Step 1: Identify the recorded wind speed.

• Recorded Speed = $185\text{ km/h}$

Step 2: Compare the speed against the Saffir-Simpson thresholds.

• $185\text{ km/h}$ falls within the $178\text{ km/h}$ to $208\text{ km/h}$ range.

Step 3: State the category.

• The storm is a Category 3 major hurricane.

Analysing Climate Change Trends

Global storm frequency remains surprisingly steady at around 80 to 90 storms per year. However, evidence shows a $70\%$ increase in storm intensity over the last 30 years.

Tropical cyclones often originate near the ITCZ (Intertropical Convergence Zone), a low-pressure belt where trade winds meet. They only form where Sea Surface Temperatures (SST) reach at least $26.5^\circ \text{C}$ and where the Coriolis Effect (deflection force from Earth's rotation) causes them to spin. Because this rotational force is too weak at the equator ($0^\circ$ to $5^\circ$ latitude), storms do NOT form there.

In exams, you must interpret line graphs showing the relationship between rising SST and the Power Dissipation Index (PDI), which measures total storm energy. These graphs generally display a clear positive correlation.
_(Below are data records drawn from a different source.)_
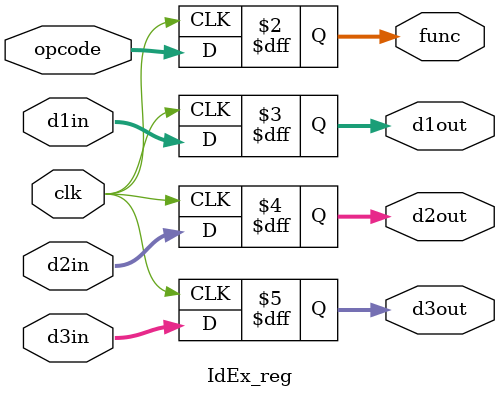
<source format=sv>
`timescale 1ns / 1ps

module IdEx_reg (
    input  logic clk,
    input  logic [24:0] opcode,
    input  logic [127:0] d1in, d2in, d3in,
    output logic [24:0] func,
    output logic [127:0] d1out, d2out, d3out
);

    always_ff @(posedge clk) begin
        func <= opcode;
        d1out <= d1in;
        d2out <= d2in;
        d3out <= d3in;
    end

endmodule


</source>
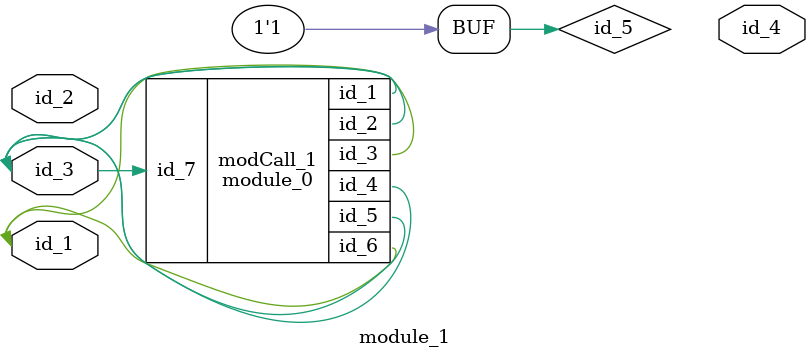
<source format=v>
module module_0 (
    id_1,
    id_2,
    id_3,
    id_4,
    id_5,
    id_6,
    id_7
);
  input wire id_7;
  inout wire id_6;
  output wire id_5;
  output wire id_4;
  inout wire id_3;
  inout wire id_2;
  output wire id_1;
  wire id_8;
  wire id_9;
  assign id_4 = (1);
  wire id_10;
endmodule
module module_1 (
    id_1,
    id_2,
    id_3,
    id_4
);
  output wire id_4;
  inout wire id_3;
  input wire id_2;
  inout wire id_1;
  module_0 modCall_1 (
      id_3,
      id_3,
      id_1,
      id_3,
      id_3,
      id_1,
      id_3
  );
  wire id_5 = 1;
  wire id_6;
endmodule

</source>
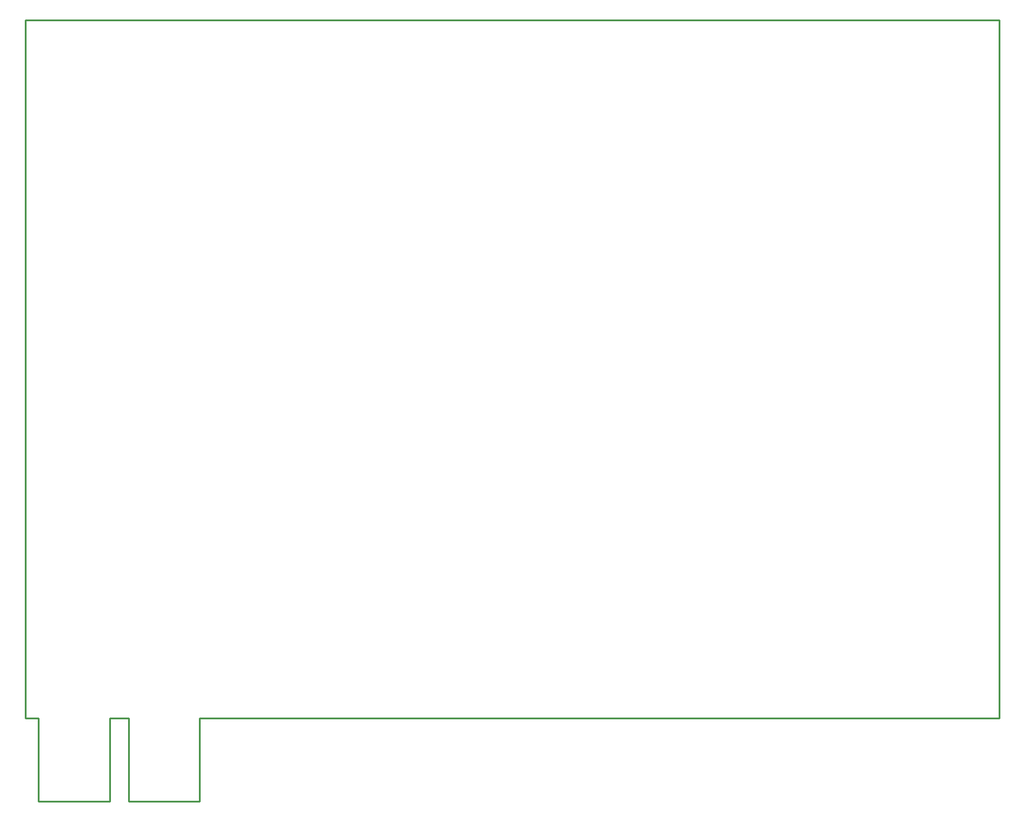
<source format=gko>
G04 Layer_Color=16711935*
%FSLAX25Y25*%
%MOIN*%
G70*
G01*
G75*
%ADD24C,0.01000*%
D24*
X98425Y47244D02*
X550000D01*
X98425Y0D02*
Y47244D01*
X58268Y0D02*
X98425D01*
X58268D02*
Y47244D01*
X47638D02*
X58268D01*
X47638Y0D02*
Y47244D01*
X7480Y0D02*
X47638D01*
X7480D02*
Y47244D01*
X0D02*
X7480D01*
X550000D02*
Y441339D01*
X0D02*
X550000D01*
X0Y47244D02*
Y441339D01*
M02*

</source>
As ocean temperatures rise above the $26.5^\circ \text{C}$ threshold, the PDI increases, meaning warmer oceans provide more energy to power stronger Category 4 and 5 storms. You may also be asked to read an anomaly graph, which shows how current temperatures or storm intensities deviate from a long-term average.

Tracking Cyclone Movement with GIS

Predicting exactly where a storm will make landfall saves thousands of lives. A GIS (Geographic Information System) is a digital framework used to gather, map, and analyse spatial data.

To track a cyclone, meteorologists collect georeferenced data (data tied to specific latitude and longitude coordinates) from satellites and radar. This information is time-stamped, making it temporal data. By plotting these points at regular intervals (e.g., every 6 hours), GIS creates a visual storm track.

GIS allows analysts to "layer" different attributes over a map. For example, wind speed can be shown by varying the size or colour of dots along the track. Using buffer analysis, emergency planners can create a zone (e.g., $50\text{ km}$) around the predicted track to identify exactly which schools or hospitals need evacuating.